BEGIN
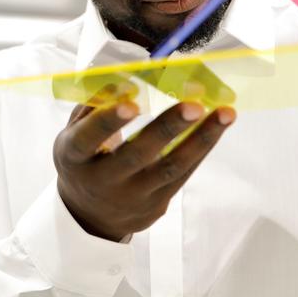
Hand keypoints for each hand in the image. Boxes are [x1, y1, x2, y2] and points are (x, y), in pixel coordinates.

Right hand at [53, 85, 234, 241]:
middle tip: (194, 105)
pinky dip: (202, 148)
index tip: (132, 102)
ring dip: (201, 139)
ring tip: (224, 113)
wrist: (90, 216)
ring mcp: (132, 196)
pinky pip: (183, 175)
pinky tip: (218, 126)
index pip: (89, 139)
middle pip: (137, 155)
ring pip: (171, 168)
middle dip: (167, 128)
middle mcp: (102, 181)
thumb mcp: (73, 134)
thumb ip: (93, 106)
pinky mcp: (157, 204)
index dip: (109, 121)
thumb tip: (123, 80)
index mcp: (74, 157)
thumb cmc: (84, 161)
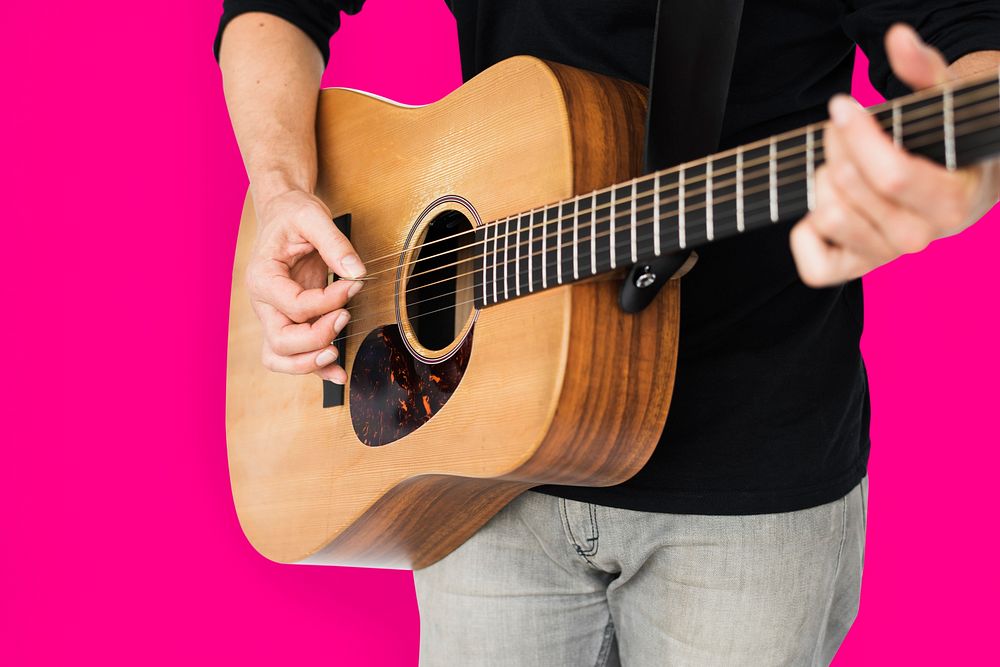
END
◆ AIM OF THE TASK ◆
Your task is to copy each line of the material that contains the word "index".

◆ TASK RESPONSE ◆
index tip: (132, 102)
index pip: (89, 139)
index dip: (109, 121)
index mcp: (74, 157)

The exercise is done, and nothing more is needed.